Kisah Warga Pengkalen Batu Basel yang Kini Sudah Punya Jalan, Dulu Antar Jenazah Pakai Sampan
Kisah Warga Pengkalenbatu Bangka Selatan yang Kini Sudah Punya Jalan, Dulu Antar Jenazah Pakai Sampan
JUMAT, 25 Agustus 2017 siang silam, belasan perahu bertambat di rawa-rawa Sungai Pabrik.
Rawa-rawa inilah pintu masuk menuju kampung Pengkalen Batu yang puluhan tahun terisolir dan tanpa fasilitas pelayanan publik yang memadai.
Sampan atau perahu kecil menjadi satu-satu transportasi untuk ke Pengkalen Batu.
Tidak hanya warga dan hampir seluruh kebutuhan hidup di Pengkalen Batu, sampan juga mengangkut jenazah saat akan dimakamkan.
Hingga saat ini, kampung yang dihuni 120 orang itu belum memiliki Tempat Pemakaman Umum (TPU).
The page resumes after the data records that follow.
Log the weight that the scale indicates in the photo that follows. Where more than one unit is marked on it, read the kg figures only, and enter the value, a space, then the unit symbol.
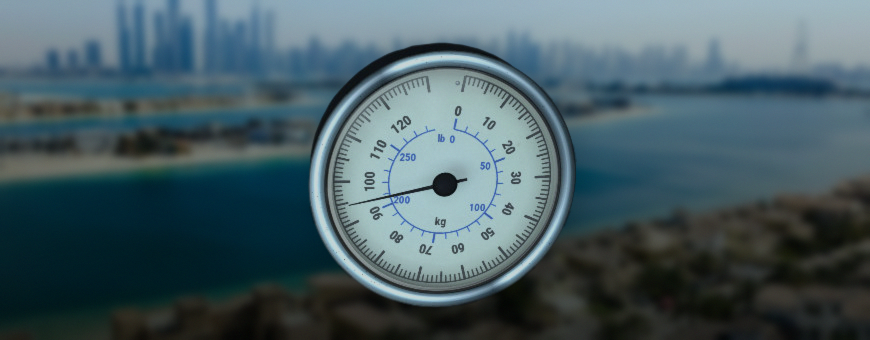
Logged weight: 95 kg
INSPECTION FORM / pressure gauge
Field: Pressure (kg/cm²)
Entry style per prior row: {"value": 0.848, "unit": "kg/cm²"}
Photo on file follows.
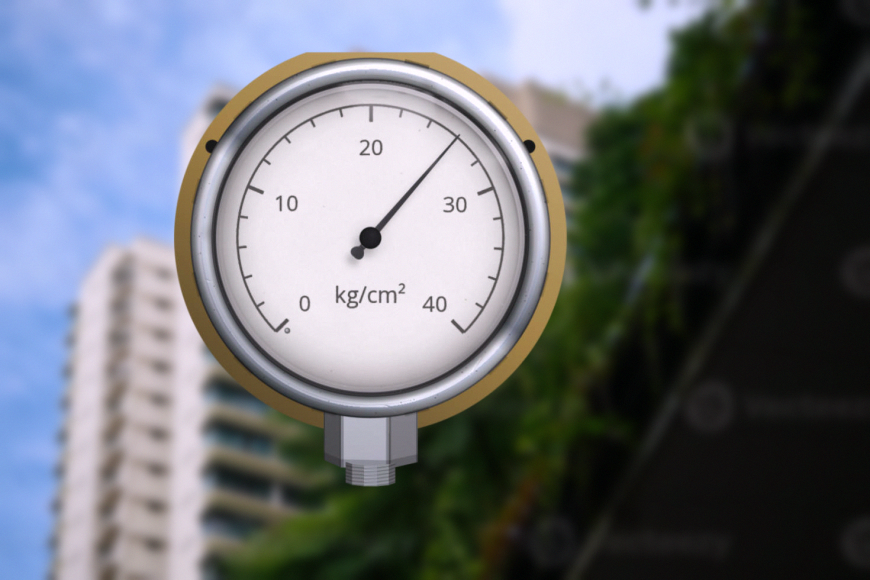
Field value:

"Setiap ada yang meninggal dunia kami membawanya menggunakan keranda, lalu dinaikkan ke atas perahu. Sulitnya bila musim kering, airnya sering surut. Warga harus mendorong dulu perahu hinga ke tengah agar perahu jalan," kata Pardi, warga Pengkalen Batu, kepada Bangka Pos belum lama ini.

Bangka Pos bisa sampai ke Pengkalen Batu setelah sempat bertanya di Desa Ranggung, Kecamatan Payung, yang merupakan desa terdekat.
Berhasil menghubungi Pardi, warga Pengkalen Batu, Bangka Pos ditunggu di pinggir Sungai Pabrik, Desa Ranggung.
Lokasi itu menjadi titik utama Sungai Pabrik untuk menuju Pengkalen Batu. Begitu juga sebaliknya.
Menurut Pardi, warga Pengkalen Batu sudah puluhan tahun mengandalkan transportasi sungai.
Tidak ada akses lain yang bisa digunakan selain alur Sungai Pabrik.
Sekitar 20 menit berlayar dari Desa Ranggung, Bangka Pos tiba di pangkalan perahu Pengkalen Batu.
Wajar saja Pardi harus mahir mendayung sampan. Alur sungai yang dilalui bersama Bangka Pos cukup berkelok-kelok dan sempit.
Kawasan pemukiman Pengkalen Batu berjarak sekitar satu kilometer dari pangkalan perahu.
Jalan tanah berkerikil membawa Bangka Pos di perkampungan yang hanya mengandalkan listrik dari mesin diesel dan tenaga surya tersebut.